Con ogni probabilità, dunque, la serie “Nokia Lumia” prenderà il nome di “Microsoft Lumia” così come “Nokia Asha” prenderà il nome di “Microsoft Asha”. Nella transizione si perderanno il font “Pure” utilizzato per la promozione dei device (sostituito dal Microsoft Segoe) e la famigerata suoneria “Nokia Tune”, entrambi rimasti tra le proprietà che Nokia si porterà appresso per costruire la propria identità futura.

Per i dipendenti Nokia trasferiti in Microsoft i cambiamenti sono più severi ed immediati: debbono presentarsi fin dal day one come dipendenti Microsoft, al lavoro nel comparto devices business e qualsiasi riferimento a Nokia deve scomparire dai loro account online. L’identità di gruppo vien dunque prima dell’identità pubblica: fin da subito Microsoft ha iniziato a ridefinire la comunicazione interna, così che l’azienda si possa far trovare pronta all’appuntamento con la sostituzione del brand.

Strategia Microsoft di gestione del brand Nokia

Strategia Microsoft di gestione del brand Nokia (immagine: Evleaks).

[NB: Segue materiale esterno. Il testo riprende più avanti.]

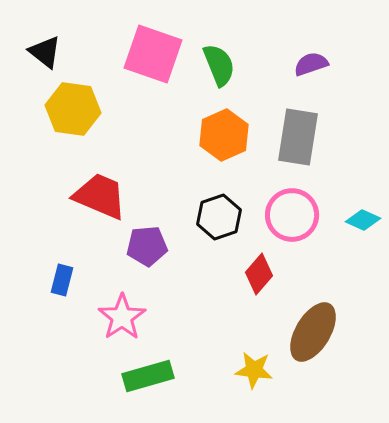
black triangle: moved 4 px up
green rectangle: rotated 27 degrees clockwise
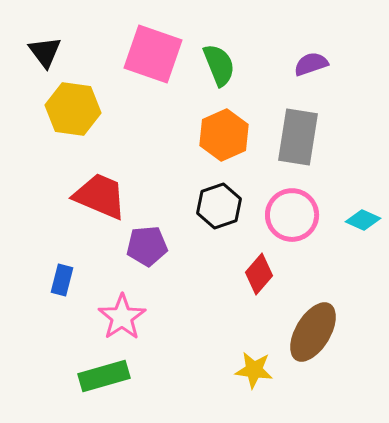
black triangle: rotated 15 degrees clockwise
black hexagon: moved 11 px up
green rectangle: moved 44 px left
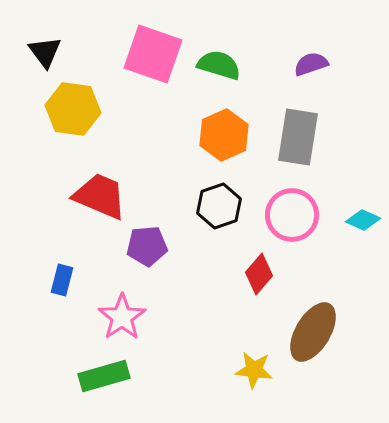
green semicircle: rotated 51 degrees counterclockwise
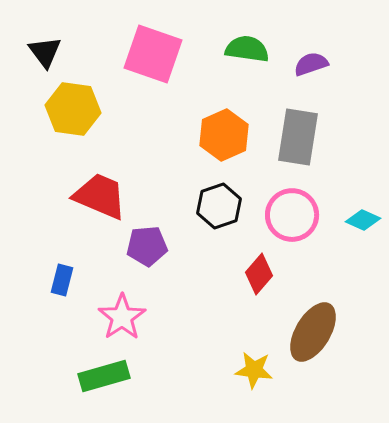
green semicircle: moved 28 px right, 16 px up; rotated 9 degrees counterclockwise
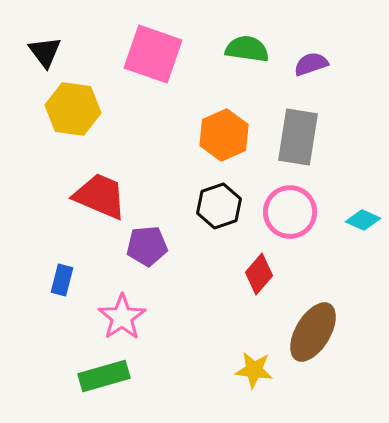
pink circle: moved 2 px left, 3 px up
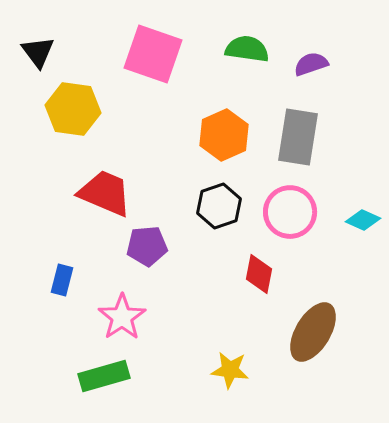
black triangle: moved 7 px left
red trapezoid: moved 5 px right, 3 px up
red diamond: rotated 30 degrees counterclockwise
yellow star: moved 24 px left
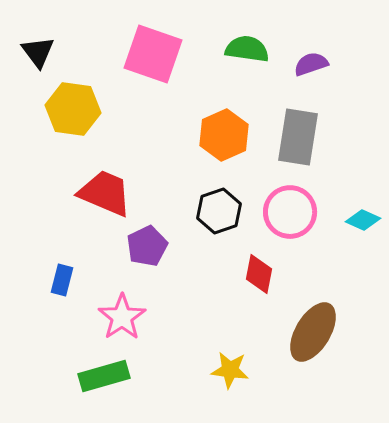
black hexagon: moved 5 px down
purple pentagon: rotated 21 degrees counterclockwise
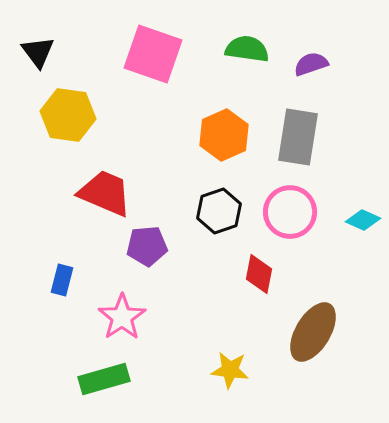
yellow hexagon: moved 5 px left, 6 px down
purple pentagon: rotated 21 degrees clockwise
green rectangle: moved 3 px down
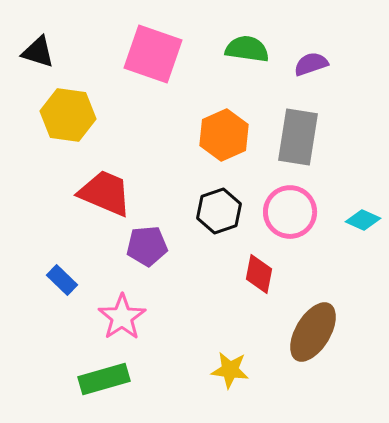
black triangle: rotated 36 degrees counterclockwise
blue rectangle: rotated 60 degrees counterclockwise
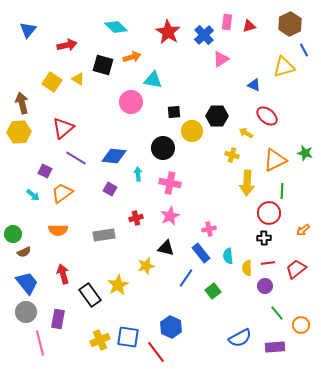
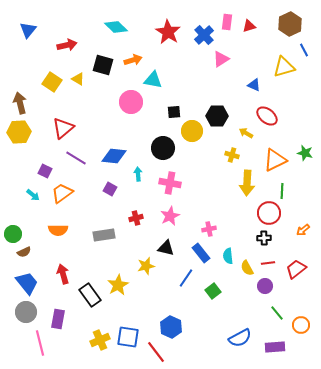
orange arrow at (132, 57): moved 1 px right, 3 px down
brown arrow at (22, 103): moved 2 px left
yellow semicircle at (247, 268): rotated 28 degrees counterclockwise
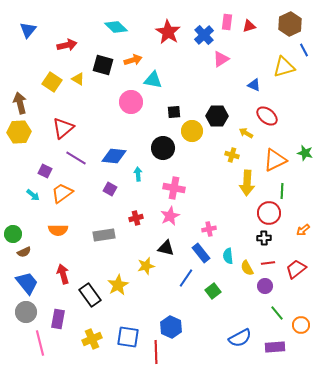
pink cross at (170, 183): moved 4 px right, 5 px down
yellow cross at (100, 340): moved 8 px left, 1 px up
red line at (156, 352): rotated 35 degrees clockwise
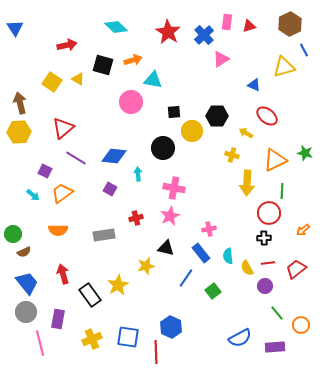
blue triangle at (28, 30): moved 13 px left, 2 px up; rotated 12 degrees counterclockwise
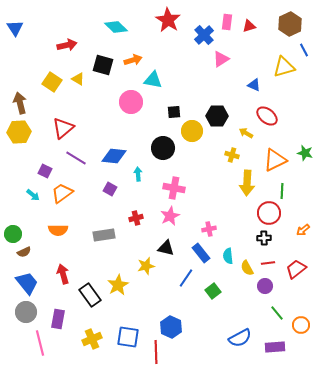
red star at (168, 32): moved 12 px up
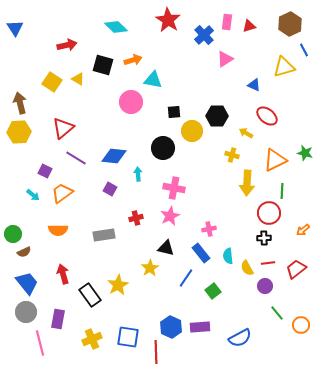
pink triangle at (221, 59): moved 4 px right
yellow star at (146, 266): moved 4 px right, 2 px down; rotated 18 degrees counterclockwise
purple rectangle at (275, 347): moved 75 px left, 20 px up
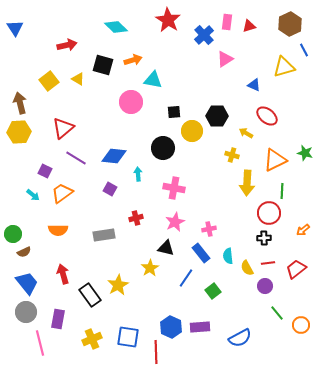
yellow square at (52, 82): moved 3 px left, 1 px up; rotated 18 degrees clockwise
pink star at (170, 216): moved 5 px right, 6 px down
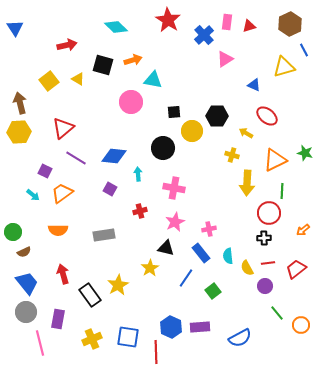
red cross at (136, 218): moved 4 px right, 7 px up
green circle at (13, 234): moved 2 px up
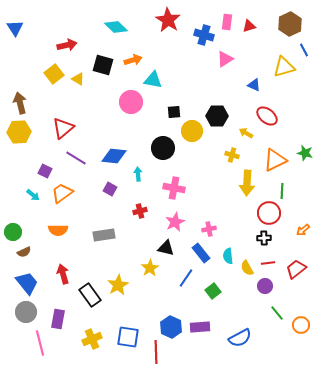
blue cross at (204, 35): rotated 30 degrees counterclockwise
yellow square at (49, 81): moved 5 px right, 7 px up
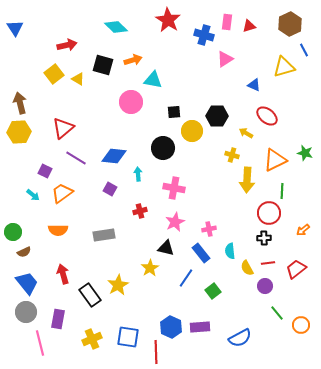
yellow arrow at (247, 183): moved 3 px up
cyan semicircle at (228, 256): moved 2 px right, 5 px up
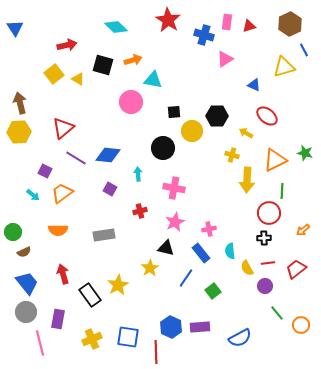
blue diamond at (114, 156): moved 6 px left, 1 px up
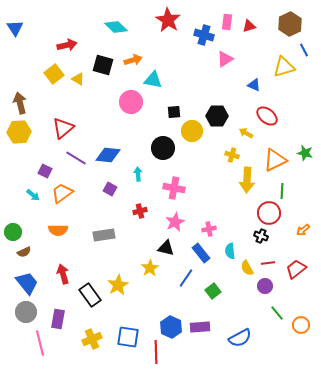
black cross at (264, 238): moved 3 px left, 2 px up; rotated 24 degrees clockwise
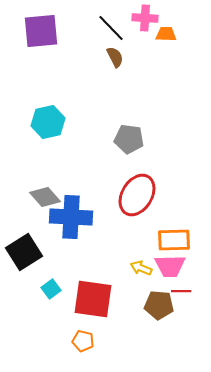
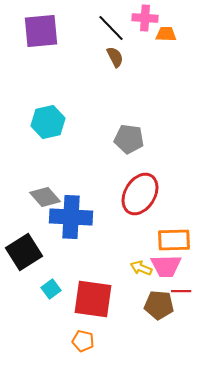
red ellipse: moved 3 px right, 1 px up
pink trapezoid: moved 4 px left
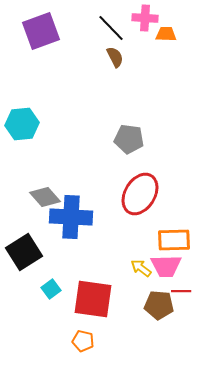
purple square: rotated 15 degrees counterclockwise
cyan hexagon: moved 26 px left, 2 px down; rotated 8 degrees clockwise
yellow arrow: rotated 15 degrees clockwise
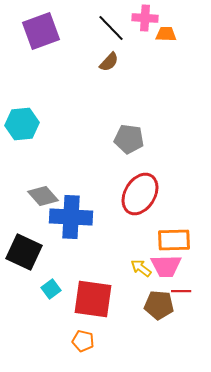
brown semicircle: moved 6 px left, 5 px down; rotated 70 degrees clockwise
gray diamond: moved 2 px left, 1 px up
black square: rotated 33 degrees counterclockwise
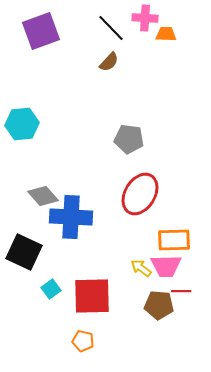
red square: moved 1 px left, 3 px up; rotated 9 degrees counterclockwise
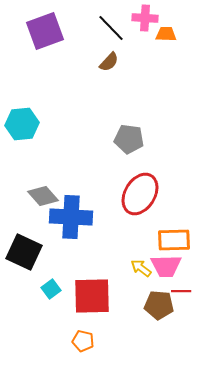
purple square: moved 4 px right
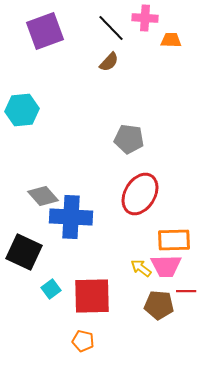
orange trapezoid: moved 5 px right, 6 px down
cyan hexagon: moved 14 px up
red line: moved 5 px right
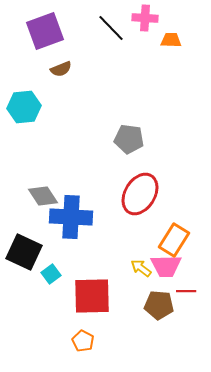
brown semicircle: moved 48 px left, 7 px down; rotated 25 degrees clockwise
cyan hexagon: moved 2 px right, 3 px up
gray diamond: rotated 8 degrees clockwise
orange rectangle: rotated 56 degrees counterclockwise
cyan square: moved 15 px up
orange pentagon: rotated 15 degrees clockwise
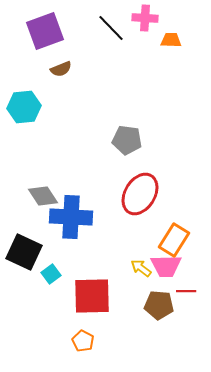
gray pentagon: moved 2 px left, 1 px down
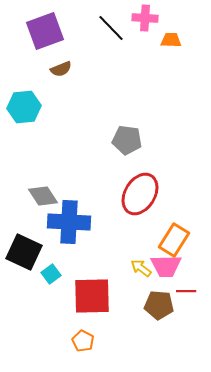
blue cross: moved 2 px left, 5 px down
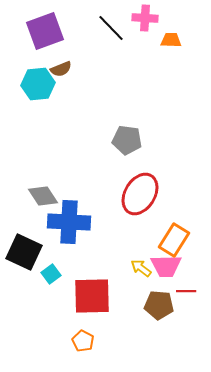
cyan hexagon: moved 14 px right, 23 px up
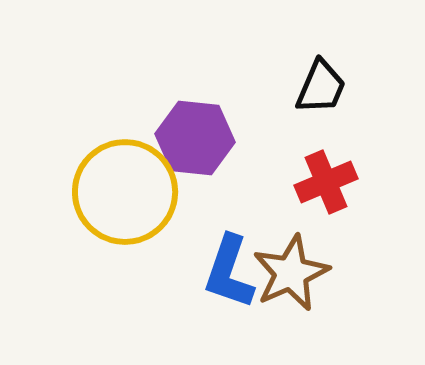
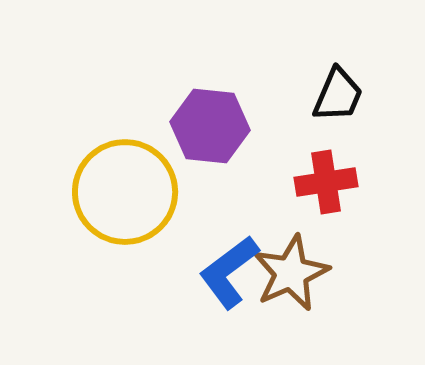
black trapezoid: moved 17 px right, 8 px down
purple hexagon: moved 15 px right, 12 px up
red cross: rotated 14 degrees clockwise
blue L-shape: rotated 34 degrees clockwise
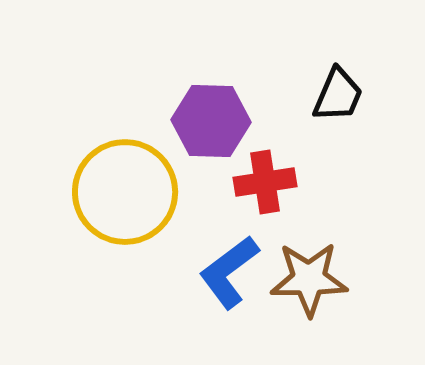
purple hexagon: moved 1 px right, 5 px up; rotated 4 degrees counterclockwise
red cross: moved 61 px left
brown star: moved 18 px right, 6 px down; rotated 24 degrees clockwise
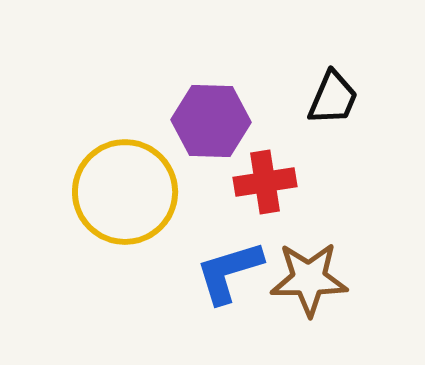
black trapezoid: moved 5 px left, 3 px down
blue L-shape: rotated 20 degrees clockwise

La curiosità rimane pertanto soprattutto in ambito prodotti: dopo gli ultimi lanci Nokia Lumia 930 e Nokia Lumia 630, c’è da attendersi il salto definitivo verso la nuova era? Microsoft opererà il cambio sulla scia di Windows Phone 8.1 o attenderà l’alba di Windows Phone 9? Non si tratta di una semplice questione di etichetta: occorre dare massima sensazione di continuità ai fedeli del mondo Nokia e al tempo stesso occorre iniettare un nuovo valore all’interno del mondo Microsoft.

Soprattutto quest’ultimo aspetto non è di poco conto: l’azienda è identificata da sempre in Bill Gates e nel mondo dei PC, mentre ora deve dimostrare di saper andare oltre la sua identità passata. Apple ha operato un cambio similare con lo strappo feroce del primo iPhone, Microsoft dovrà invece ora operare con maggior delicatezza: l’utenza è pronta ad accogliere la novità, ma il passaggio è cruciale poiché solo cominciando bene si potrà dire di essere a metà dell’opera.